» Problem requirements:
Copy the items below verbatim, from the first line through the line containing "79: (131, 48)", and include that line.

» Extracted entries:
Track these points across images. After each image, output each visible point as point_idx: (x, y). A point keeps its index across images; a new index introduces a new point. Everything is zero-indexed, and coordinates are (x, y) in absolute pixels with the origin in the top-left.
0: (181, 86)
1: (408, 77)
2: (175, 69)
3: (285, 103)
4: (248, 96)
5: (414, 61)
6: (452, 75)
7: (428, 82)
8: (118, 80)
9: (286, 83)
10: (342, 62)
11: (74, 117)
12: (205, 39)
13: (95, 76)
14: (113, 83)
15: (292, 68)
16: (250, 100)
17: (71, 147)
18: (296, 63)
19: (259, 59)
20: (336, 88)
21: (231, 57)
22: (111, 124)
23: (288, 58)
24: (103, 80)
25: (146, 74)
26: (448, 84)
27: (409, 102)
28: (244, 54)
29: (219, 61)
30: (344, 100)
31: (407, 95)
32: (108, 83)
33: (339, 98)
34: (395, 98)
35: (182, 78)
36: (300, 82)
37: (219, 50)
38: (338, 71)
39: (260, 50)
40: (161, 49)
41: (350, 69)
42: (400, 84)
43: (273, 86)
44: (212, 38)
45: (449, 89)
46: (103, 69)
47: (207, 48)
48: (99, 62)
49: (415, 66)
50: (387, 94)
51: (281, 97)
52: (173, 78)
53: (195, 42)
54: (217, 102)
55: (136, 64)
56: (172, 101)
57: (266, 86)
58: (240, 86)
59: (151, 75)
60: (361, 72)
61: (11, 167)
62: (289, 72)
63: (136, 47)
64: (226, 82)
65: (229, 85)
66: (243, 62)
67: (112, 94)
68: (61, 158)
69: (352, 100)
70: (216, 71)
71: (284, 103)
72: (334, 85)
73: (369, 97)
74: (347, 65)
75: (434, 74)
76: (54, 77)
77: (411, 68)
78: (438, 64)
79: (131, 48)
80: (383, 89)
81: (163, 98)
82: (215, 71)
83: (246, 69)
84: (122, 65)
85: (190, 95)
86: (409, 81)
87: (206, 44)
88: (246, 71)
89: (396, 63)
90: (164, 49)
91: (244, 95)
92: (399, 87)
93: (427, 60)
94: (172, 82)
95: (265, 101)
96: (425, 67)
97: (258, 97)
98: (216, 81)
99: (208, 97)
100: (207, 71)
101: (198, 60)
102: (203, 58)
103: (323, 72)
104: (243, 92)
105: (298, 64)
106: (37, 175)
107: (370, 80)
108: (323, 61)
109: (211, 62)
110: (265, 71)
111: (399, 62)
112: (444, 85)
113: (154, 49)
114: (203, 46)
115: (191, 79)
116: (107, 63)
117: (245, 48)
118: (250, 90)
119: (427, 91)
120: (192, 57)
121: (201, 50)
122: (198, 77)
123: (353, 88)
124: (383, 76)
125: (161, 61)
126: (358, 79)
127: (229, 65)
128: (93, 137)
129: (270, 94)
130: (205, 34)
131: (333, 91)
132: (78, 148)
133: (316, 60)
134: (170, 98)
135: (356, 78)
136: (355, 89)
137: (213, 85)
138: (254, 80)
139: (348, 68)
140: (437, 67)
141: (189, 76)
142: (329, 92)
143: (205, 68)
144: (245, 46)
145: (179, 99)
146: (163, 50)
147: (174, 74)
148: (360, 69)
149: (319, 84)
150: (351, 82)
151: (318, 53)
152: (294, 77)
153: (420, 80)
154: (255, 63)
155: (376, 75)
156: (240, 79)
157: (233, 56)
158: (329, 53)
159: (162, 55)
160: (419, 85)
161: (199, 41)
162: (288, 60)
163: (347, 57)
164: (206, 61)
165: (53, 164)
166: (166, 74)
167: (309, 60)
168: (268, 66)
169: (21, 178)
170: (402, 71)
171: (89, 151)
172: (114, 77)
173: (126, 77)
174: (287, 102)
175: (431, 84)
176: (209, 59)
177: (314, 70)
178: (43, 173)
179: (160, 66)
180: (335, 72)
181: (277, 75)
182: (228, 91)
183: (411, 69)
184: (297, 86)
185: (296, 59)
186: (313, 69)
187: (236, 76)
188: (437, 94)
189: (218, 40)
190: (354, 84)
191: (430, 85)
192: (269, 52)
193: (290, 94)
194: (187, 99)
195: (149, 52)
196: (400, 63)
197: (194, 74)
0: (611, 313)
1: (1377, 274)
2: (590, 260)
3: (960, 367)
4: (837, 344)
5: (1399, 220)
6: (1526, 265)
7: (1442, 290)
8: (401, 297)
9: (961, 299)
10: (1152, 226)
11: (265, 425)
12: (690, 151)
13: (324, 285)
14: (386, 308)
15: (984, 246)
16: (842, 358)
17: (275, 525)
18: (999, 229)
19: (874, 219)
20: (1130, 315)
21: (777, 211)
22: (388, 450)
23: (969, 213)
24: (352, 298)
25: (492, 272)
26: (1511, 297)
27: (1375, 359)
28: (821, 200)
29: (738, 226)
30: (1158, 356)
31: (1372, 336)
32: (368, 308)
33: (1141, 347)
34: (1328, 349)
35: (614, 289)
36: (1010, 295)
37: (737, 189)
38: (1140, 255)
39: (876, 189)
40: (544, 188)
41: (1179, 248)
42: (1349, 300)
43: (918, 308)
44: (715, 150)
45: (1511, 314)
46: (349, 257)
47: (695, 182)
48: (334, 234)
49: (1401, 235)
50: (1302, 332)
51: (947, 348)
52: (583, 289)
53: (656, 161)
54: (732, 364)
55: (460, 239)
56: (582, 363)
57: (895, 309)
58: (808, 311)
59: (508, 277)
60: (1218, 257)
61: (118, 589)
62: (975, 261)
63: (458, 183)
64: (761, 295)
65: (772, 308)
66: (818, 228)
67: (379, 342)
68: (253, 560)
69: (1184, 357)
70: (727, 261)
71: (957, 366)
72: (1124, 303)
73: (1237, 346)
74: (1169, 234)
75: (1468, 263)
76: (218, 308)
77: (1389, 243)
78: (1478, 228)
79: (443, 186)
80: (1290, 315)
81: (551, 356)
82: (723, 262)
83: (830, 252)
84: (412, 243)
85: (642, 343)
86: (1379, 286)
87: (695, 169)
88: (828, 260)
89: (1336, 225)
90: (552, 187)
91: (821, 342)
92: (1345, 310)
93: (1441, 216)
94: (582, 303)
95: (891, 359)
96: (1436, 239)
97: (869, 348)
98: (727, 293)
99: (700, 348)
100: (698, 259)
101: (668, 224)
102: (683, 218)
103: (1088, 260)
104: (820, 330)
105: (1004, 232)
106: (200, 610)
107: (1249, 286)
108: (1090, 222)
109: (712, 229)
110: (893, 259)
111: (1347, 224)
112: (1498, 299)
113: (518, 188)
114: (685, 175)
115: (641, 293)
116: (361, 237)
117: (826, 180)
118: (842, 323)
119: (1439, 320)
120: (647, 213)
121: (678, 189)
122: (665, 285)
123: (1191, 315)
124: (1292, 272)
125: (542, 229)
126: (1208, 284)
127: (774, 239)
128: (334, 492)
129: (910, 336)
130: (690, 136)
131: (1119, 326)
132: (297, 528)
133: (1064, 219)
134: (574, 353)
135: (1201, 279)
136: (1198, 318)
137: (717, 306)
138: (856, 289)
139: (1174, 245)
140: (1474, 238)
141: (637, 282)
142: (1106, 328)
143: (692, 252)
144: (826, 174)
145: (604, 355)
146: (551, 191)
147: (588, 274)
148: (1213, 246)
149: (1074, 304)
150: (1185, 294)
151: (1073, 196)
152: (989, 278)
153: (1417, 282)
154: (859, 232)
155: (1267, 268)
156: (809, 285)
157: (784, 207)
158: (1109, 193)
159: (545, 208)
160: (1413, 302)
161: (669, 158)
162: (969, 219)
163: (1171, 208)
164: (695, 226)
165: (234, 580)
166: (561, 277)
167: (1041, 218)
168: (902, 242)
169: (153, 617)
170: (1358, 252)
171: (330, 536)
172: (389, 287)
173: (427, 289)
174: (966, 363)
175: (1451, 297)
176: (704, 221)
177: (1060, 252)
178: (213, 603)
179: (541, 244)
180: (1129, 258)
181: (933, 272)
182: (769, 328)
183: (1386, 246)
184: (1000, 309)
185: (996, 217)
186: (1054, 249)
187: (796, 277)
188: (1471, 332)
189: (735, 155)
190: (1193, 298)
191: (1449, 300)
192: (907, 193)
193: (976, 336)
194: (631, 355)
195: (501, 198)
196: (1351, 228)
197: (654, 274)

» Reply to the exercise:
Track these points across images. After each image, output each visible point as point_idx: (x, y). A point keeps its index across images; a new index introduces a new point. Everything is zero-indexed, and coordinates are (x, y) in absolute pixels with the origin in the top-left.
0: (181, 86)
1: (408, 77)
2: (175, 69)
3: (285, 103)
4: (248, 96)
5: (414, 61)
6: (452, 75)
7: (428, 82)
8: (118, 80)
9: (286, 83)
10: (342, 62)
11: (74, 117)
12: (205, 39)
13: (95, 76)
14: (113, 83)
15: (292, 68)
16: (250, 100)
17: (71, 147)
18: (296, 63)
19: (259, 59)
20: (336, 88)
21: (231, 57)
22: (111, 124)
23: (288, 58)
24: (103, 80)
25: (146, 74)
26: (448, 84)
27: (409, 102)
28: (244, 54)
29: (219, 61)
30: (344, 100)
31: (407, 95)
32: (108, 83)
33: (339, 98)
34: (395, 98)
35: (182, 78)
36: (300, 82)
37: (219, 50)
38: (338, 71)
39: (260, 50)
40: (161, 49)
41: (350, 69)
42: (400, 84)
43: (273, 86)
44: (212, 38)
45: (449, 89)
46: (103, 69)
47: (207, 48)
48: (99, 62)
49: (415, 66)
50: (387, 94)
51: (281, 97)
52: (173, 78)
53: (195, 42)
54: (217, 102)
55: (136, 64)
56: (172, 101)
57: (266, 86)
58: (240, 86)
59: (151, 75)
60: (361, 72)
61: (11, 167)
62: (289, 72)
63: (136, 47)
64: (226, 82)
65: (229, 85)
66: (243, 62)
67: (112, 94)
68: (61, 158)
69: (352, 100)
70: (216, 71)
71: (284, 103)
72: (334, 85)
73: (369, 97)
74: (347, 65)
75: (434, 74)
76: (54, 77)
77: (411, 68)
78: (438, 64)
79: (131, 48)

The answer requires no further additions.